Top of Information shown
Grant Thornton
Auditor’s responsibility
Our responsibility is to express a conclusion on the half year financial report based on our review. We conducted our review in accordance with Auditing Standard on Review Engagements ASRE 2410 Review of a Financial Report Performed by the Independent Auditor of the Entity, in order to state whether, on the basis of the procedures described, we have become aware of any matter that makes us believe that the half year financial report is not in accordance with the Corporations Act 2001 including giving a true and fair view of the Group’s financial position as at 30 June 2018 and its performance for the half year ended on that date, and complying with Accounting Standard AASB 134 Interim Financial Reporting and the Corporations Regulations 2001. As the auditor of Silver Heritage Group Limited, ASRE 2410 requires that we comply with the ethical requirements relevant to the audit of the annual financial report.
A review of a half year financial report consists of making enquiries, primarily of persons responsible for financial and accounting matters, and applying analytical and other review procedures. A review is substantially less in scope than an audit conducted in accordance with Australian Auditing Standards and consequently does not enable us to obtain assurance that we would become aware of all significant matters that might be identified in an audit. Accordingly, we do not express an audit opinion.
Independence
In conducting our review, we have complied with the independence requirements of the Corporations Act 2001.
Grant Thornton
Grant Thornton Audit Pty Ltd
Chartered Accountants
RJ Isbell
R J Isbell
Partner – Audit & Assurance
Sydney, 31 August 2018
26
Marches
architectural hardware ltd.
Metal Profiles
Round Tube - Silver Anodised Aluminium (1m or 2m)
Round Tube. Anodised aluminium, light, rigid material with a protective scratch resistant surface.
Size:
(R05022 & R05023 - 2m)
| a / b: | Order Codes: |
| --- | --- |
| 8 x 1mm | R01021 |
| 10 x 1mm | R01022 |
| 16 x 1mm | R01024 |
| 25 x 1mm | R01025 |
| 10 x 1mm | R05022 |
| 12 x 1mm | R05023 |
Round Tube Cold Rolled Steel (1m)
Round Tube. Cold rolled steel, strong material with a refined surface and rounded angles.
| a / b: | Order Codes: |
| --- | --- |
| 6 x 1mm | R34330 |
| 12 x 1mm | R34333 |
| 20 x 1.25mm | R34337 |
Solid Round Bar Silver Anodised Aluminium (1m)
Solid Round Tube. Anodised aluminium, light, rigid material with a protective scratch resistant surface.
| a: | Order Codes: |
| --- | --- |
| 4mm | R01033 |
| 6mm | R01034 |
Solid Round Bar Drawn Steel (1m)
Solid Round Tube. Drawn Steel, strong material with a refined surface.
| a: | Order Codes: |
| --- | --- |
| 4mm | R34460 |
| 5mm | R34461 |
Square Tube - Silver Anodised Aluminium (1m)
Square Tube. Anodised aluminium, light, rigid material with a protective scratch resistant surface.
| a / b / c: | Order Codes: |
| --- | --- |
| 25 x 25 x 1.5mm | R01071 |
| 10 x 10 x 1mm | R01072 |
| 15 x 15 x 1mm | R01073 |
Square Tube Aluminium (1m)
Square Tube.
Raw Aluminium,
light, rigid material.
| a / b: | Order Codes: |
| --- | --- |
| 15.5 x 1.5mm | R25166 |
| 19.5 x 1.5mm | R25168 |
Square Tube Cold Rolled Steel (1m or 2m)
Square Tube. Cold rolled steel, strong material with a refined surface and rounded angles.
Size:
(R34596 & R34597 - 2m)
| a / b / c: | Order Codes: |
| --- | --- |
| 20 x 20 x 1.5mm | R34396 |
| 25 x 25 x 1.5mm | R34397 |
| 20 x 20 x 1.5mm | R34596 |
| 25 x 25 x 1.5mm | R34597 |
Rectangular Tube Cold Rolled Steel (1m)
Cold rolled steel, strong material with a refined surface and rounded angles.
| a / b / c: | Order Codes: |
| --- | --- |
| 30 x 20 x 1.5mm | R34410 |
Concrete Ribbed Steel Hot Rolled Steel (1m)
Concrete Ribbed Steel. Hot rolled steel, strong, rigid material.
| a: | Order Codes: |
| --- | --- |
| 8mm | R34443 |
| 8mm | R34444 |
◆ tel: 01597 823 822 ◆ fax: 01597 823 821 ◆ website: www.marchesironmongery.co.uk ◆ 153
Bottom of Information shown
▸ Task to complete
Bring together every line in the entries that holds the string "refined".

▸ Result
Round Tube. Cold rolled steel, strong material with a refined surface and rounded angles.
Solid Round Tube. Drawn Steel, strong material with a refined surface.
Square Tube. Cold rolled steel, strong material with a refined surface and rounded angles.
Cold rolled steel, strong material with a refined surface and rounded angles.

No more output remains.